The mountain is accessible by funicular, which has been in operation since 1900. It transports passengers up to 950 m high, which follows a 1100 m long route, on a slope varying from 27% (right at the beginning) to 56%. The route separates in two in the middle to enable the two trains to pass. It travels through two tunnels and over a viaduct, which can be seen from distance, such as from the route linking Lourdes to Argelès (Argelès-Lourdes direction). The lower station is accessible near the route (indicated by arrows from the southern Lourdes exit roundabout). One can also get to it by bus from the town-centre.

The 15-minute-long journeys (1.20 m/s) are usually every 30 minutes. The wagons hold 80 passengers (40 seated). From March to September, the funicular operates from 9:30 to 18:30, while only operating afternoons during the rest of the year.

At the higher station, there are several paths leading to the summit. There is a fast food and drink outlet near the station, with terraced benches and wonderful views of Lourdes, the mountain peaks and the surrounding area.

The main path has a few sheltered benches. Near the summit, the quality of the paths reduces considerably, but one can reach the summit without any real difficulty for a fairly fit and agile person.
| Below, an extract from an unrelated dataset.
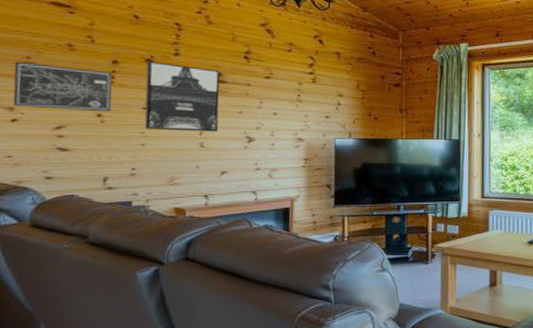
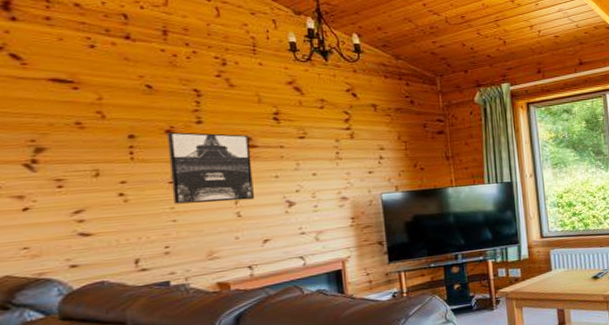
wall art: present [12,61,112,112] -> none [18,145,134,195]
From the observatory, situated on the peak, an exceptional panorama awaits the visitor: Lourdes, the Lavedan and Argelès-Gazost, Tarbes, Lannemezan, Pau and the whole central mountain range of the Pyrenees (with orientation board). However, the observatory is in an abandoned state, as is the rest of the equipment on the summit, but this does not take anything away from the quality of the panorama.

The pic du Jer is also a hiking and climbing stead. The start of a downhill permanent mountain bike slope is at the foot of the station of arrival.